Bo to – jak gdzieś przeczytałam – naznaczona wstrząsającą tajemnicą ballada o pięknie i okrucieństwie polskiej prowincji oraz o odmienności, która jest tematem tabu dla wykluczających i brzemieniem dla wykluczanych. I tutaj realizm magiczny cudownie gra pierwsze skrzypce.

I tak moja literacka top-lista realizmu magicznego jeszcze mogłaby być snuta długo…
Zamknę ją jednak dwoma słowami – Radek Rak. Ludzie czytajcie go, bo naprawdę warto. Wyrósł z fantastyki i to jego absolutna przestrzeń, gdzie czuje się najlepiej.  Przeczytałam wszystko co napisał, ale to zasłużenie nagrodzona Literacką Nagrodą Nike  – Baśń o wężowym sercu albo wtóre słowo o Jakóbie Szeli oraz dwie jego ostatnie książki Agla. Alef  i Agla. Aurora –  wywarły na mnie szczególne wrażenie i w swoim przekazie dały mi wiele do myślenia. W kwietniu a dokładnie 23. –
w Światowym Dniu Książki i Praw Autorskich miałam okazję prowadzić z Nim spotkanie. Ta rozmowa była dla mnie wielką przyjemnością. Cudownie słuchało się, kiedy opowiadał o potędze mitu, który określa naszą rzeczywistość.
Po ukazaniu się Baśni o wężowym sercu… napisano: Ni to bajanie ni rzeczywistość – słowem wielka wyobraźnia autora oraz Radek Rak wyobraźnię ma nieograniczoną i pokręconą. Zapytałam mojego gościa czy to jest jego największy atut – wyobraźnia? Odpowiedział, że nie analizuje swojej twórczości, tylko po prostu pisze, ale wyobraźnia ma dla niego kolosalne znaczenie, bo tak naprawdę: książka jest czymś w rodzaju lasu z baśni – wchodzisz tam i znajdujesz to, co przyniosłeś ze sobą, tylko odbite
i zwielokrotnione.
W kwestii realizmu magicznego stwierdził, że termin ten stał się pewnego rodzaju workiem, do którego możesz wrzucić wszystko, co tylko ci się spodoba, a „Baśń o wężowym sercu” nie jest realizmem magicznym  – jest oczywiście fantastyką. Pomyślałam wtedy, że światy kreowane przez Radka Raka wymykają się jednak wszelkim konwenansom.

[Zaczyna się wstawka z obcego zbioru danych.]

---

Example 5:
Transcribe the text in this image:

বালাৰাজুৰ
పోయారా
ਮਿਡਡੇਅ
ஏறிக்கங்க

I choć On sam identyfikuje się głównie z fantastyką – ja sama i inni też – czytamy Go również w obszarze realizmu magicznego. Ta rozmowa  utwierdziła mnie w przekonaniu, że realizm magiczny to jeden z tych gatunków literackich, który bywa, że umyka jednoznacznemu zdefiniowaniu, ale z pewnością czytelnik może odnaleźć w nim to, co dobrze zna, czyli prozę życia, oraz to, czego szuka – magię i tajemnicę. Zdradzę ciekawostkę, że autor swoją przygodę z literaturą rozpoczął
w  Chrzanowie, gdzie w roku 2009 – opowiadaniem Szukając Pana wygrał lokalny konkurs o zasięgu ogólnopolskim „Pigmalion fantastyki”.

Tym razem było słów kilka o moich literackich wyborach w kwestii realizmu magicznego. Wrócę  zapewne do tematu –
w przestrzeni filmu i kina, bo to również to, co mnie osobiście (ale i innych zapewne) bywa, że zachwyca.
Moja propozycja tymczasem dla Państwa – dajcie się czasami pochłonąć magii – przenieście się w inny świat – bądźcie w nim kreatorami… po to, aby zrozumieć to co niezrozumiałe.